The ripple of exasperation over his face makes Lorenz laugh. "Ugh, don't call me that, Lorenz."

This time, when Claude offers his hand, Lorenz takes it. He draws him in, stepping into position as naturally as if they have danced together a thousand times in their lives and have the luxury of a thousand more stretching before them. In time to the beat, Lorenz leads them onto the floor, joining the other couples twirling about as seamlessly as though it were choreographed. 

A hand curls around his heart, squeezing very slowly.

"Very soon I will no longer have the opportunity to," he murmurs, voice pitched low for Claude's ears only. "Forgive me for making the most of the moments I have."
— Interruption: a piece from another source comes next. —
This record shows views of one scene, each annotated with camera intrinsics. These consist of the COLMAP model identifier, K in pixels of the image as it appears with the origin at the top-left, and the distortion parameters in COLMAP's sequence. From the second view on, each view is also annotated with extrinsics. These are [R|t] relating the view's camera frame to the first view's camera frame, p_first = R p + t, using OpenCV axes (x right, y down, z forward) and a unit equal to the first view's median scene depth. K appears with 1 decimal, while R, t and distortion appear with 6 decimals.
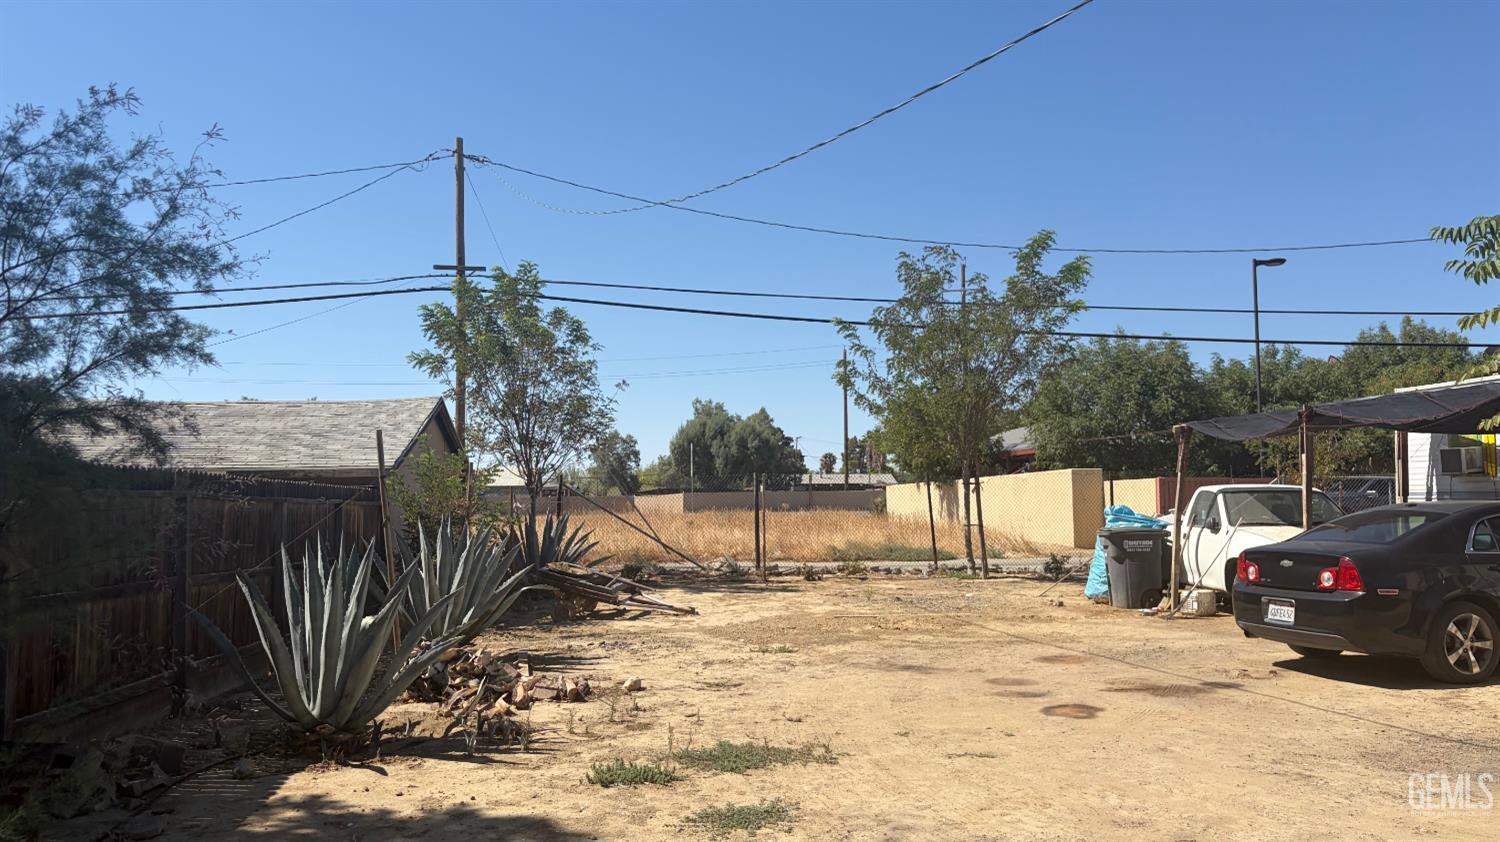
lens RADIAL K [[1096.8, 0, 745.8], [0, 1096.8, 441.2], [0, 0, 1]] dist [0.039859, -0.042731]
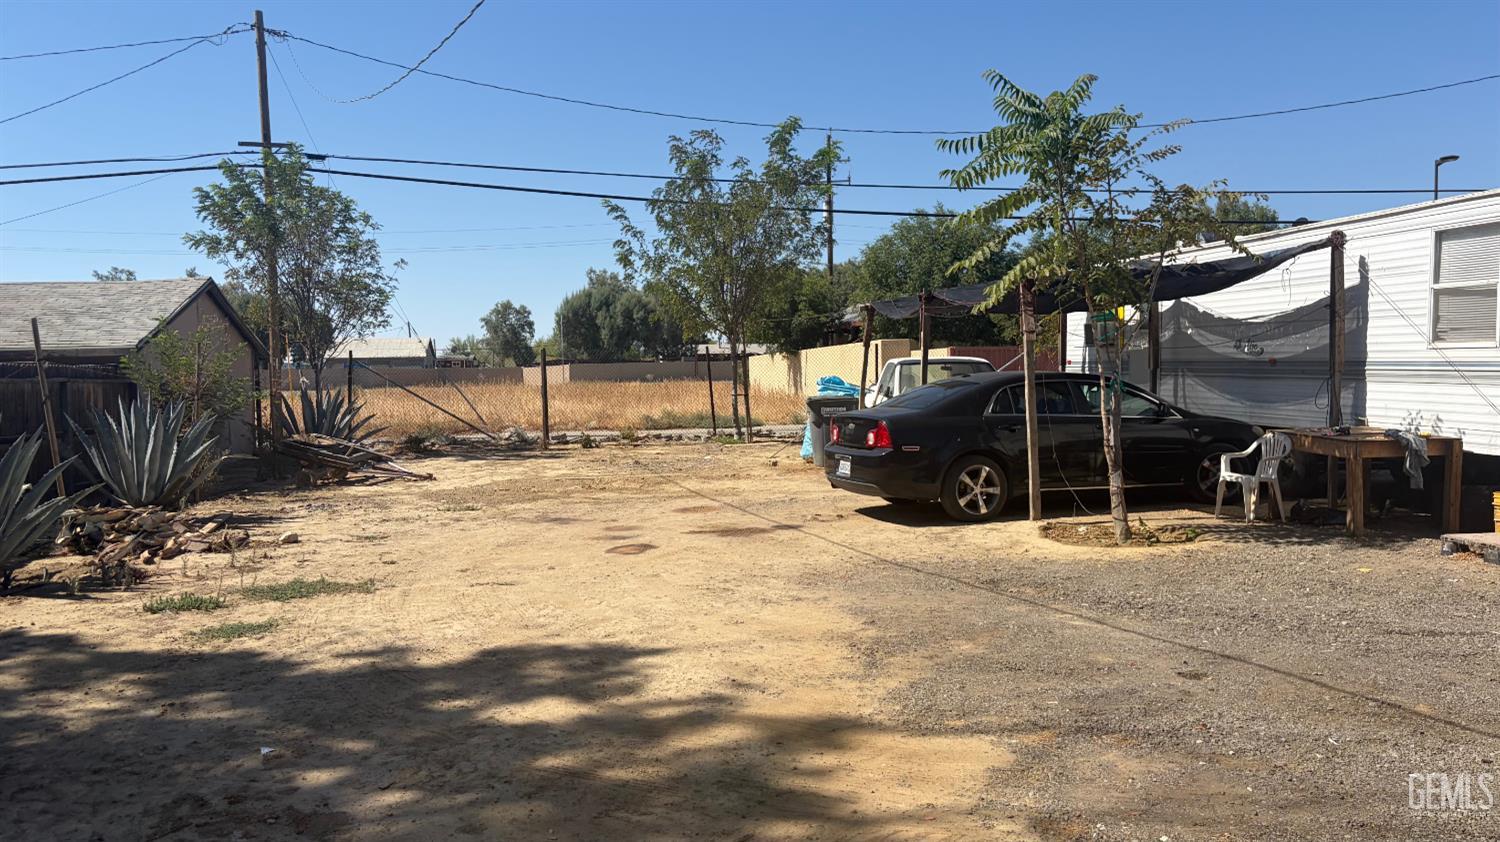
lens RADIAL K [[1112.2, 0, 750.0], [0, 1112.2, 421.0], [0, 0, 1]] dist [0.043753, -0.039296]
pose [[0.998193, -0.012879, 0.058700, 0.151932], [0.006916, 0.994895, 0.100679, -0.007954], [-0.059697, -0.100091, 0.993186, -0.089876]]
Silence cradles them for a time, heavy with the things that cannot be said as well as those that shouldn't, while they move about the floor. Lorenz catches the professor's eye and immediately has to look away again; compassion and understanding right now, while he holds Claude in his arms for what could very possibly be the last time, feels like too much.

He guides Claude into a turn, winding an arm around his waist and pulling him in close as the musical number softens. In his embrace, Claude is pliant and trusting; Lorenz's hand slides to the base of his neck, long fingers curled gently into the soft waves of his hair as he leans into a side lunge and slowly lowers him. Claude's arms come up, winding around his shoulders, and Lorenz gently tilts him backward. His hair fans over Claude's chest, a dizzying visual tease of something more they might have enjoyed if they were very different men in a very different time.

Their gazes lock, time suspended for just a moment. It is another snapshot of a memory that Lorenz will lock away deeply and hold close; another stolen moment, all the more precious for being fleeting.

Claude blinks, and Lorenz rights them both, his lips brushing Claude's temple as the song fades away.

"Was it worth the wait?" Lorenz asks, her fingertips skimming down Claude's back, eyes closed.

Claude's response is pressed into the curve of his jaw, warm and sweet and achingly sad. "Every second of it."

*

The next time they see one another, years have passed.

They fall into each other's arms as though it has been both a lifetime and no time at all.

**Notes for the Chapter:**

> Thank you so much for reading along! I challenged myself to do a chapter for every day of Lorenz week and weave them into a fic, and I almost can't believe I actually finished it. It's been a joy to write and I'm not done with Lorenz (or Claude!) by any means, so hopefully there will be more fic content from me soon.